Justice Hall - Laurie R. King [105]
We pulled in behind her and followed her through the narrow Presqu’île and into the quiet area north of the busy centre, where her taxi pulled up in front of a block of flats with shops on the street level. I had my driver continue on slowly; when I saw the two travellers go through a door, I told him to take me to the Carlton.
Despite the hour, they had a room for me “and my husband, who will be arriving tomorrow, or possibly Saturday.” I went up, washed the travel from my face and hands, turned my coat to present a bland cloth façade to the world, and went back down and through the dark streets to the Hughenforts’ front door.
I had seen a brasserie across the street and up a bit—not ideally placed for my purposes, but seated at the window, I thought I should be able to see if a taxi pulled up in front of her building. It took the maitre d’ twenty minutes to produce the requested window table, but I did not think it likely their stop at home would be that brief.

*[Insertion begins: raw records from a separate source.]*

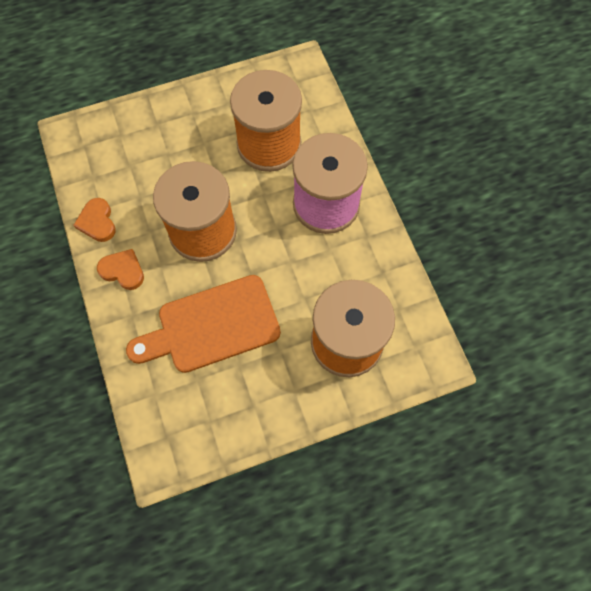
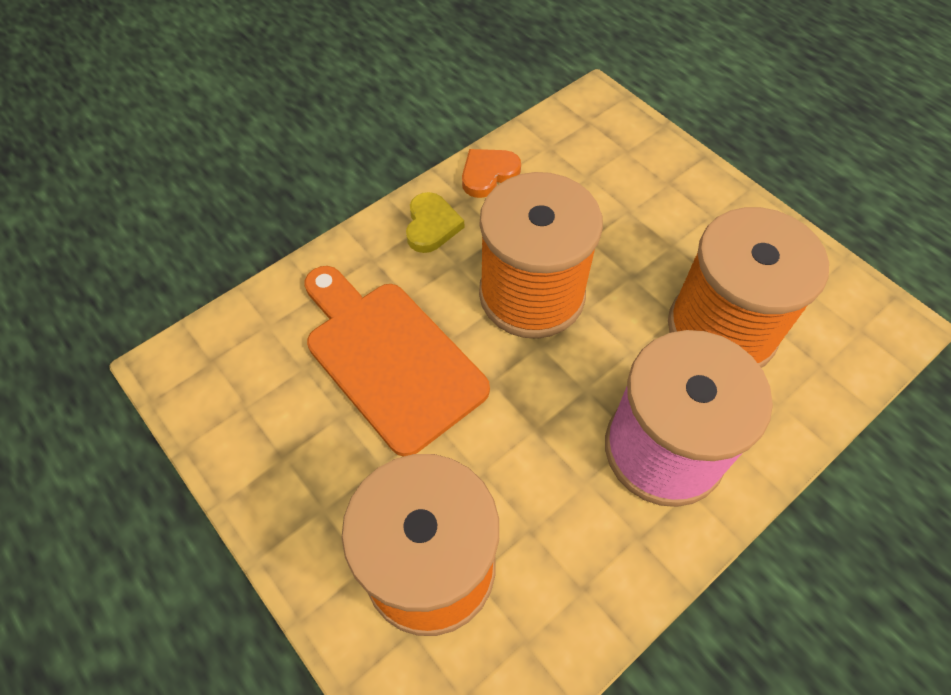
camera: 70 degrees right, 10 degrees down
(123, 271) = (431, 225): orange heart -> yellow heart

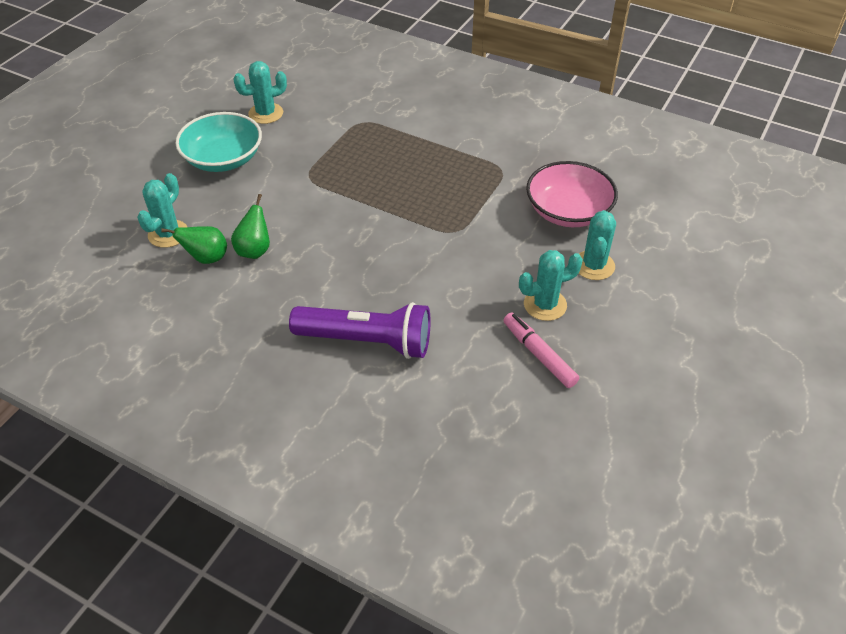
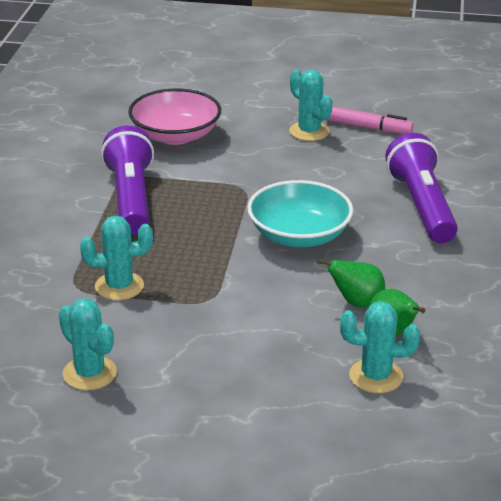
camera: 110 degrees left, 15 degrees down
(223, 159) = (209, 380): turquoise bowl -> turquoise bowl (299, 235)
(468, 166) = (131, 198): none -> purple flashlight
(539, 355) = (367, 127): pink marker -> pink marker turned 105 degrees counterclockwise
(594, 265) = (244, 116): turquoise cactus -> turquoise cactus (119, 286)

So it proved. I no sooner took my seat than a glance out at the street showed a familiar dark-haired boy with a laden shopping bag coming out of a grocer’s. The shopkeeper locked the door behind the boy and tugged down the shades; the boy walked up the steps and into the building.
The Hughenforts would, it seemed, be stopping the night at home. I ate my lamb cassoulet and drank two glasses of Moulin-à-Vent, then returned to my hotel, where I slept very well indeed.
In the morning I was back at my brasserie, its evening linen and herbs-and-garlic odours given way to scrubbed-bare tables and the aroma of coffee and croissants. I manoeuvred until I was at a window table, which I shared with several changes of patrons during my own extended breakfast. I drank more coffee than I had at any one time since the Palestine wanderings (with an unfortunate effect on my nerves) and ate the equivalent of a couple of large loaves of bread, presented in a variety of shapes and sizes, from brioche to baguette, all laden with butter and preserves. Feeling like a child at a birthday party, quivering with excitement and stuffed with sweet things, I paid my bill, abandoned my table, ducked in and out of an unfortunately maintained lavatory, and traded the restaurant for the now-open shops.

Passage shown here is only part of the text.